Überraschender Sinneswandel in Ost-Berlin

Doch dann ließ sich Ostberlin überraschend auf einen Kompromiss ein: Die Flüchtlinge sollten in Sonderzügen über DDR-Territorium in den Westen reisen. Der Ständige Vertreter der DDR überbrachte Genscher diese Nachricht nach dessen Rückkehr aus New York. An einem Treffen am Morgen des 30. Septembers im Kanzleramt nahm auch der damalige Kanzleramtschef Rudolf Seiters (CDU) teil, der für die deutsch-deutschen Verhandlungen in der Flüchtlingsfrage mitverantwortlich war. Anschließend flogen Genscher und Seiters in Absprache mit Bundeskanzler Helmut Kohl (CDU) unverzüglich nach Prag.

Kurz vor 19 Uhr betrat Genscher den Balkon des Palais Lobkowicz. Am Tag darauf, am 1. Oktober, setzte sich der erste Sonderzug mit Flüchtlingen in Bewegung. Wie mit der DDR-Führung vereinbart, ging die Fahrt über Dresden und Chemnitz (damals noch Karl-Marx-Stadt) ins oberfränkische Hof. Später folgten noch weitere Flüchtlingswellen. Schon wenige Tage später, am 3. Oktober, befanden sich Huber zufolge erneut mehr als 5000 Menschen auf dem Gelände der Prager Botschaft und weitere 2000 auf dem Vorplatz. Auch ihnen wurde die Ausreise gewährt. Weitere Steine brachen damit aus der Mauer, die die DDR-Bürger einsperrte. Wenige Wochen später brach das unmenschliche kommunistische Regime zusammen.
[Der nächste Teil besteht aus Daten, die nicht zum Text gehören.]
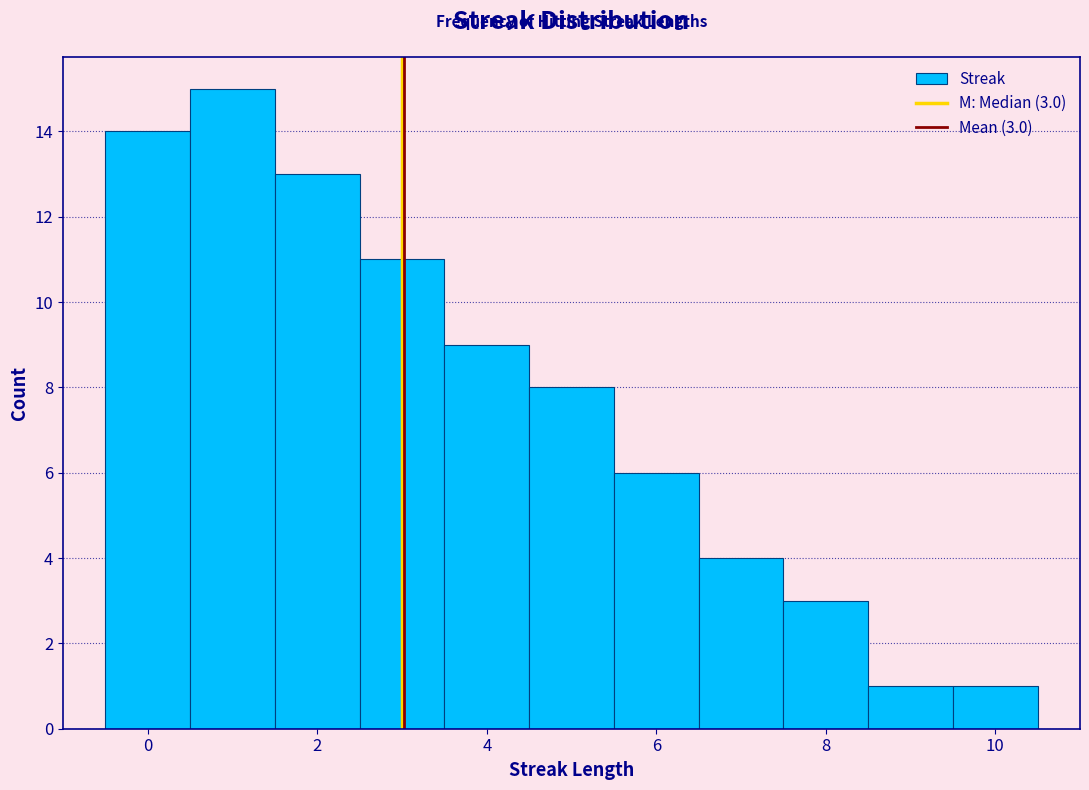

Over which range of the x-axis is the bar tallest?

0.5 to 1.5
Wichtiger Schritt zum Fall der Mauer

Auf die erneute Flüchtlingswelle reagierte die Ostberliner SED-Führung noch mit der Einführung der Visumspflicht für Reisen in die ČSSR, hob diese Regelung aber nur etwa einen Monat später wieder auf. Inzwischen war es in Berlin und Leipzig zu Großdemonstrationen gekommen. Am 3. November gestattete die Ostberliner Führung ihren Bürgern dann die direkte Ausreise aus der Tschechoslowakei in den Westen, nachdem die Prager Botschaft nochmal mit 5000 Flüchtlingen übervölkert worden war.
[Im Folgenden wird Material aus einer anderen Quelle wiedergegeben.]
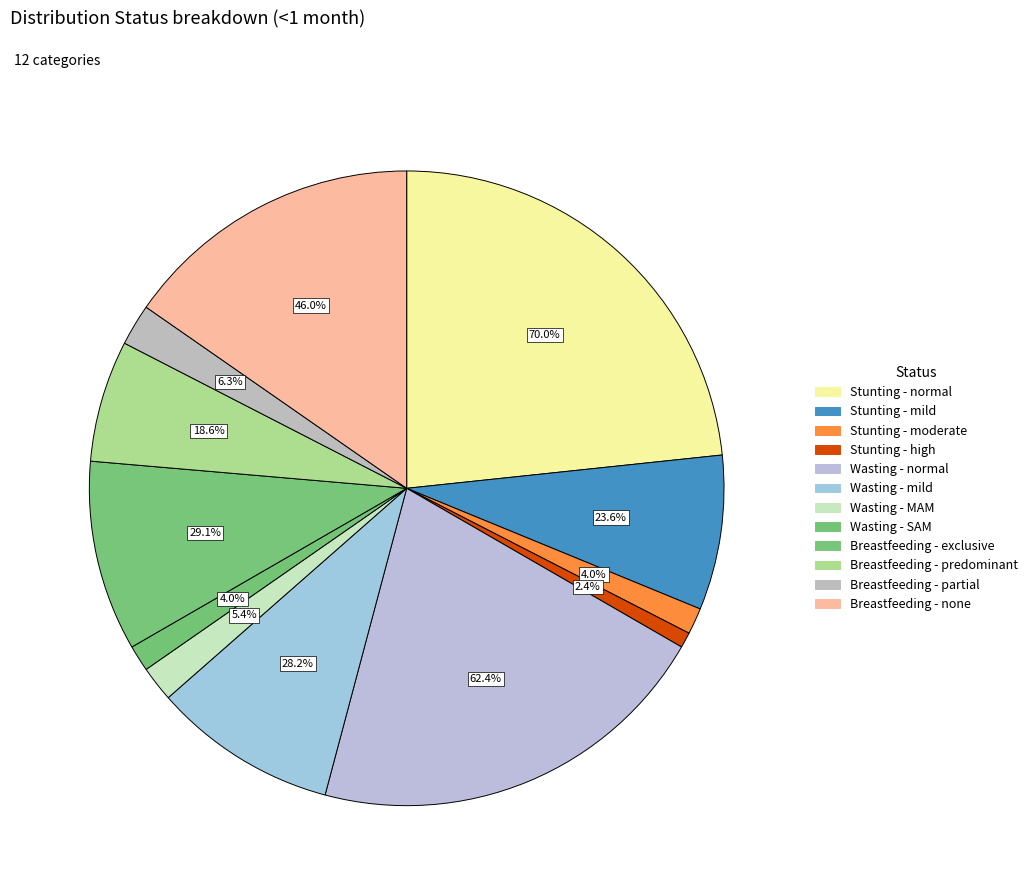

Is Wasting - MAM the majority of the pie?

No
„Es gab also für DDR-Bürger keinen Eisernen Vorhang und keine Mauer mehr. Es gab nur noch den Umweg über Prag“, so der damalige bundesdeutsche Botschafter Huber. Damit hatten die Prager Botschaftsflüchtlinge ihren Teil zur friedlichen Revolution 1989 beigetragen. Bereits wenige Tage später, am 9. November, fiel die Berliner Mauer.